En el caso de los hombres, la sexualidad y la agresividad dependen de la actividad en determinadas regiones cerebrales de la testosterona (una hormona sexual). Es por ello que, cuando el hombre se excita sexualmente, aumenta su tasa de testosterona, cosa que también sucede —aunque en menor medida— en el caso de la mujer.
También debemos señalar, en lo que respecta a su dimensión adictiva, que la tasa de dopamina —el agente químico que proporciona un intenso placer a actividades tan diversas como el juego y la adicción a las drogas— se dispara por igual tanto en los hombres como en las mujeres. Pero el efecto placentero de la dopamina no sólo aumenta durante la excitación sexual, sino que también se manifiesta en la frecuencia del coito y en la intensidad del impulso sexual.
La oxitocina —fuente química del cuidado— impregna con más profusión el cerebro de las mujeres que el de los hombres y tiene, en consecuencia, un impacto muy poderoso en los vínculos sexuales que establecen. La vasopresina (una hormona estrechamente ligada a la oxitocina), por su parte, también desempeña un papel muy importante en el establecimiento del vínculo. Lo más interesante es que los receptores de vasopresina son muy abundantes en células fusiformes, los conectores ultraveloces con que cuenta el cerebro social. Recordemos que las células fusiformes intervienen, por ejemplo, cuando formulamos juicios muy rápidos e intuitivos sobre una persona a la que acabamos de conocer. Aunque ninguno de los estudios realizados hasta la fecha pueda afirmarlo con total seguridad, estas células parecen las candidatas idóneas a la región cerebral responsable del “amor a primera vista” o, como mínimo, “al último deseo”.

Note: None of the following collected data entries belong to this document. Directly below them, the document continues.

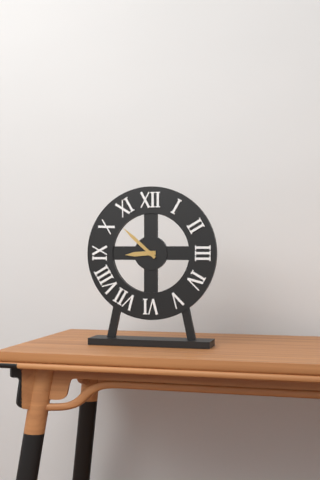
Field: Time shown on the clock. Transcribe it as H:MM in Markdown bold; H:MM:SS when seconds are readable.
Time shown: **8:52**
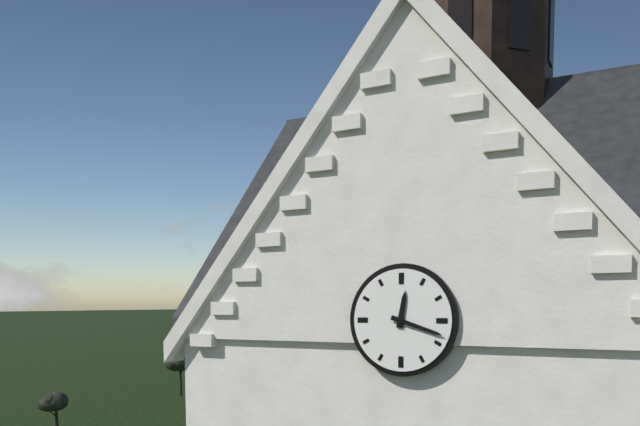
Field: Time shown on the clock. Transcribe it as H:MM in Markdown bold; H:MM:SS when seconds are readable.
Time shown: **12:18**
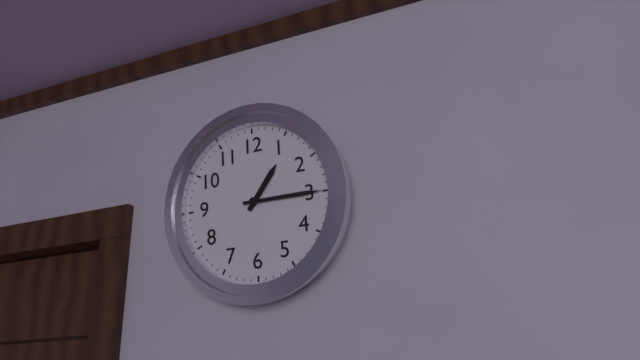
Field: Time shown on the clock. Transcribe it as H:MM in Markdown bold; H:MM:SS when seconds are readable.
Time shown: **1:15**
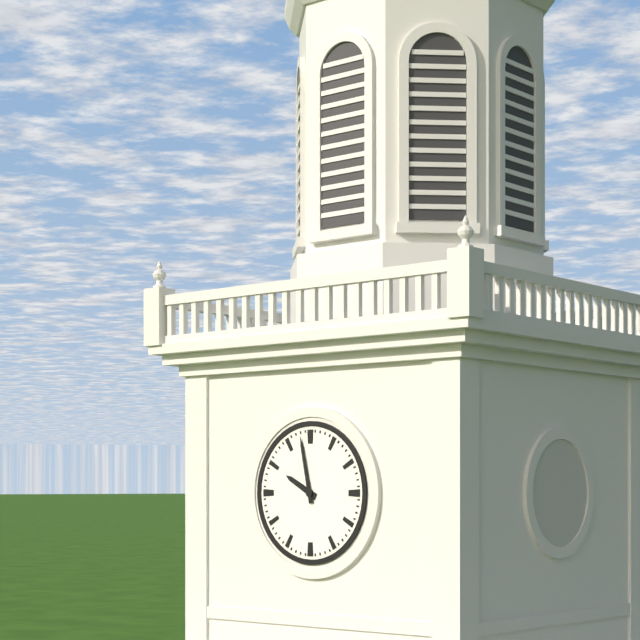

Durante el período que culmina en el acto sexual, aumentan la tasa de oxitocina en el cerebro masculino, así como también el hambre hormonal activado por la arginina y la vasopresina (a las que se conoce conjuntamente como AVP). El cerebro masculino tiene más receptores AVP que el femenino y la mayoría se hallan concentrados en los circuitos asociados a la excitación sexual. La gran abundancia de AVP en la pubertad parece intensificar el deseo sexual del hombre, aumentar en la proximidad de la eyaculación y declinar rápidamente en el momento del orgasmo.